→ **Required work**: In the data below, reproduce everything exactly except the images.

→ **Supplied records**:

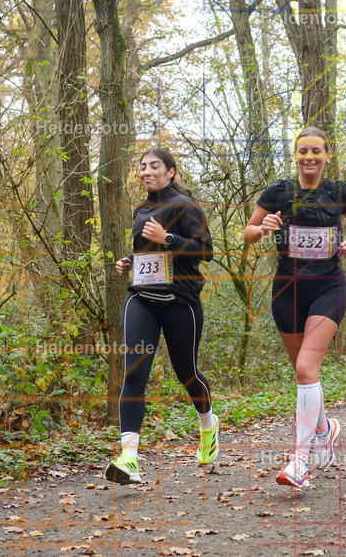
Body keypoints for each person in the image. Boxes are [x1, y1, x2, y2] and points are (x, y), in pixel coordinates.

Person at [243, 127, 346, 489]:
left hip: (328, 286)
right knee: (303, 373)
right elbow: (247, 234)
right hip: (287, 291)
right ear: (295, 156)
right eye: (302, 152)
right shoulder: (278, 192)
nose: (309, 158)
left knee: (305, 368)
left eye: (316, 152)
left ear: (327, 156)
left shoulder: (339, 191)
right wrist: (262, 227)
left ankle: (300, 460)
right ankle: (325, 429)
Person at [106, 148, 218, 485]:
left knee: (188, 375)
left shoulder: (186, 206)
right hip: (142, 298)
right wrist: (130, 260)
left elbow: (206, 251)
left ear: (170, 172)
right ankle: (129, 458)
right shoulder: (141, 209)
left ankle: (208, 423)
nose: (146, 171)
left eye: (154, 166)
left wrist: (168, 238)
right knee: (134, 374)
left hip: (180, 301)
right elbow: (147, 252)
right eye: (141, 167)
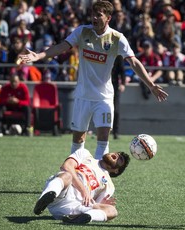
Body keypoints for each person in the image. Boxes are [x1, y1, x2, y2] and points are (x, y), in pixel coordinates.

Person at [19, 1, 168, 160]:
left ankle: (100, 177)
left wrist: (151, 85)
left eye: (99, 15)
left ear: (108, 18)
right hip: (83, 96)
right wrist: (39, 56)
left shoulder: (117, 38)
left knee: (103, 138)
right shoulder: (82, 32)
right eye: (93, 14)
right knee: (78, 139)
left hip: (103, 98)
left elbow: (134, 62)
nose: (94, 18)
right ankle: (75, 175)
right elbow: (62, 46)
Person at [33, 148, 130, 223]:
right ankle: (42, 202)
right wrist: (84, 191)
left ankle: (83, 218)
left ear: (116, 170)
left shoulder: (109, 185)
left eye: (120, 159)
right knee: (67, 175)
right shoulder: (85, 154)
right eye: (118, 153)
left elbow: (95, 204)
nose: (117, 155)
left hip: (75, 207)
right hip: (61, 192)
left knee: (112, 211)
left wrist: (101, 204)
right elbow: (66, 166)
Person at [111, 55, 126, 139]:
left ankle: (115, 132)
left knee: (115, 110)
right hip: (102, 85)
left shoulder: (118, 55)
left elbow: (122, 70)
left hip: (114, 85)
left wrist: (123, 83)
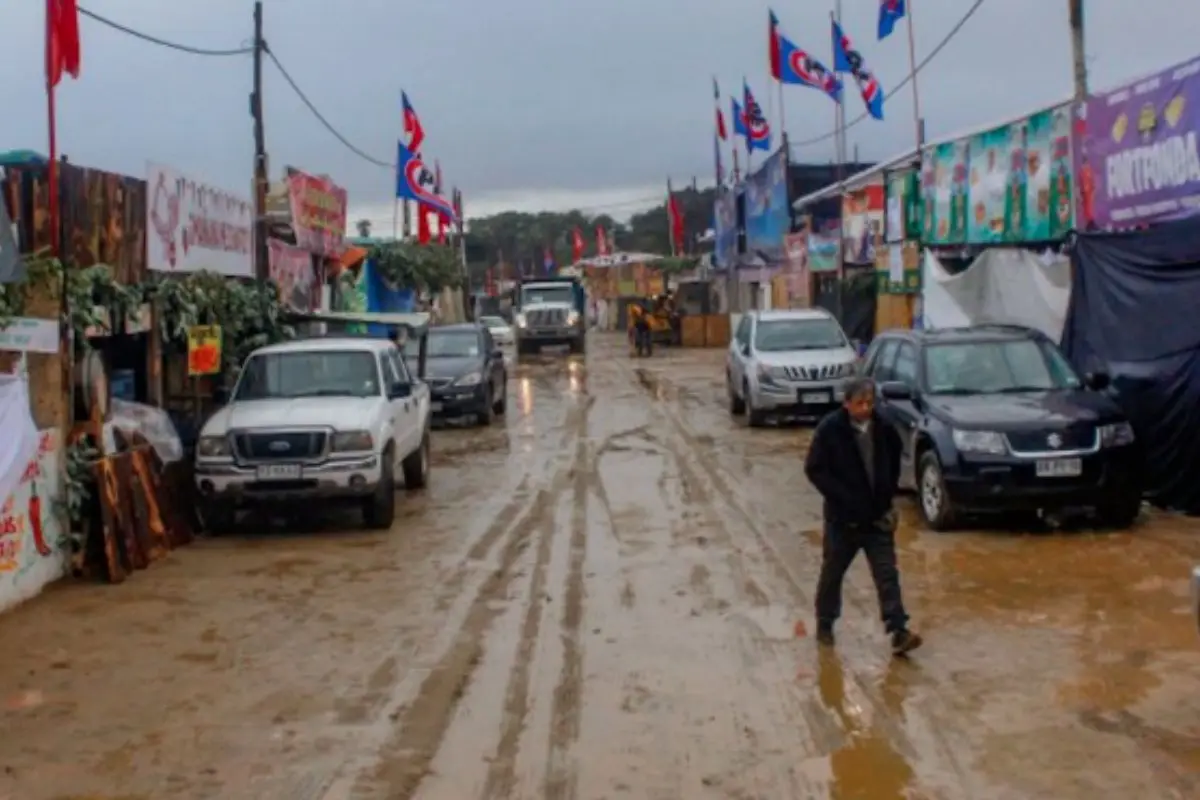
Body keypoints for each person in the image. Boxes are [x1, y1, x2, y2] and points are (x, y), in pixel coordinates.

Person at [803, 376, 922, 656]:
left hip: (877, 518)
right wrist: (841, 498)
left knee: (887, 575)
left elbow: (895, 462)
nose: (865, 408)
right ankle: (825, 624)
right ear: (847, 404)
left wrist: (886, 496)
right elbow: (814, 469)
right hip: (843, 521)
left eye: (869, 402)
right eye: (860, 403)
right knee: (833, 573)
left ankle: (898, 630)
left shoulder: (884, 428)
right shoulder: (830, 430)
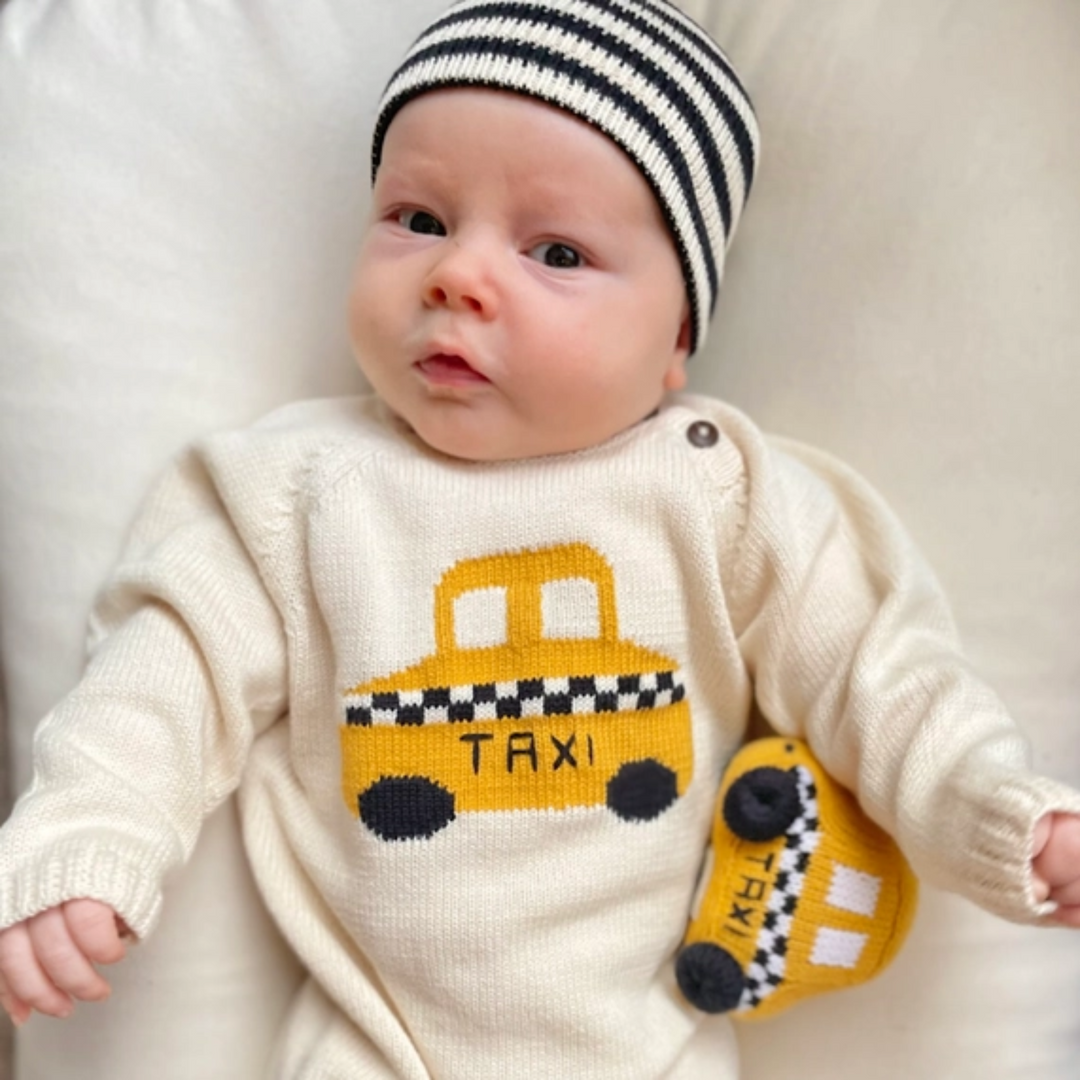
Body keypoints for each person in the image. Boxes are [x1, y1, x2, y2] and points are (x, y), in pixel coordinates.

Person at [1, 0, 1079, 1075]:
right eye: (419, 218)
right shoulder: (300, 491)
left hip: (651, 1046)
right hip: (378, 1045)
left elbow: (879, 679)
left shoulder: (717, 492)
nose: (456, 275)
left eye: (555, 250)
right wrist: (85, 843)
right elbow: (161, 681)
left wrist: (1003, 813)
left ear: (677, 340)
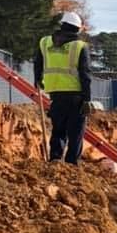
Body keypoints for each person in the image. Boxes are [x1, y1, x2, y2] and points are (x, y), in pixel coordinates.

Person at [35, 11, 93, 166]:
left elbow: (38, 63)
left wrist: (38, 80)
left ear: (62, 25)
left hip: (56, 94)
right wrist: (87, 99)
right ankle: (71, 163)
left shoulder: (45, 42)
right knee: (76, 132)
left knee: (58, 129)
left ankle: (55, 159)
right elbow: (85, 74)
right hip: (76, 96)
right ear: (78, 29)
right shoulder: (80, 46)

→ **Exercise output**:
Body keypoints for each person in the image. Boxes are [x1, y1, x2, y2] and points are (x, y), in pixel coordinates.

Person at [243, 127, 346, 489]:
left hip: (328, 286)
right knee: (303, 373)
right elbow: (247, 234)
right hip: (287, 291)
right ear: (295, 156)
right eye: (302, 152)
right shoulder: (278, 192)
nose: (309, 158)
left knee: (305, 368)
left eye: (316, 152)
left ear: (327, 156)
left shoulder: (339, 191)
right wrist: (262, 227)
left ankle: (300, 460)
right ankle: (325, 429)
Person at [106, 148, 218, 485]:
left knee: (188, 375)
left shoulder: (186, 206)
right hip: (142, 298)
right wrist: (130, 260)
left elbow: (206, 251)
left ear: (170, 172)
right ankle: (129, 458)
right shoulder: (141, 209)
left ankle: (208, 423)
nose: (146, 171)
left eye: (154, 166)
left wrist: (168, 238)
right knee: (134, 374)
left hip: (180, 301)
right elbow: (147, 252)
right eye: (141, 167)
Body keypoints for each person in the image. Boxes are [x1, y1, x2, y2] and points are (x, y), in pixel coordinates.

Person at [19, 1, 168, 160]:
left ankle: (100, 177)
left wrist: (151, 85)
left eye: (99, 15)
left ear: (108, 18)
right hip: (83, 96)
right wrist: (39, 56)
left shoulder: (117, 38)
left knee: (103, 138)
right shoulder: (82, 32)
right eye: (93, 14)
right knee: (78, 139)
left hip: (103, 98)
left elbow: (134, 62)
nose: (94, 18)
right ankle: (75, 175)
right elbow: (62, 46)
Person at [33, 148, 130, 223]:
right ankle: (42, 202)
right wrist: (84, 191)
left ankle: (83, 218)
left ear: (116, 170)
left shoulder: (109, 185)
left eye: (120, 159)
right knee: (67, 175)
right shoulder: (85, 154)
right eye: (118, 153)
left elbow: (95, 204)
nose: (117, 155)
left hip: (75, 207)
right hip: (61, 192)
left knee: (112, 211)
left wrist: (101, 204)
right elbow: (66, 166)
Person at [111, 55, 126, 139]:
left ankle: (115, 132)
left knee: (115, 110)
right hip: (102, 85)
left shoulder: (118, 55)
left elbow: (122, 70)
left hip: (114, 85)
left wrist: (123, 83)
Body keypoints for each person in the image. Boxes are [x1, y1, x2, y2] and points are (x, y), in pixel coordinates.

Person at [803, 376, 922, 656]:
left hip: (877, 518)
right wrist: (841, 498)
left knee: (887, 575)
left elbow: (895, 462)
nose: (865, 408)
right ankle: (825, 624)
right ear: (847, 404)
left wrist: (886, 496)
right elbow: (814, 469)
right hip: (843, 521)
left eye: (869, 402)
right eye: (860, 403)
right knee: (833, 573)
left ankle: (898, 630)
left shoulder: (884, 428)
right shoulder: (830, 430)
Body keypoints for each person in the image. Boxes are [x1, y1, x2, y2] and points are (x, y), in pixel coordinates.

Person at [1, 0, 1079, 1075]:
right eye: (419, 218)
right shoulder: (300, 491)
left hip: (651, 1046)
right hip: (378, 1045)
left elbow: (879, 679)
left shoulder: (717, 492)
nose: (456, 275)
left eye: (555, 250)
right wrist: (85, 843)
right elbow: (161, 681)
left wrist: (1003, 813)
left ear: (677, 340)
Body keypoints for each person in the image. Boxes are [x1, y1, x2, y2] and points are (x, y), in pixel coordinates.

Person at [35, 11, 93, 166]:
left elbow: (38, 63)
left wrist: (38, 80)
left ear: (62, 25)
left hip: (56, 94)
right wrist: (87, 99)
right ankle: (71, 163)
left shoulder: (45, 42)
right knee: (76, 132)
left knee: (58, 129)
left ankle: (55, 159)
right elbow: (85, 74)
right hip: (76, 96)
right ear: (78, 29)
right shoulder: (80, 46)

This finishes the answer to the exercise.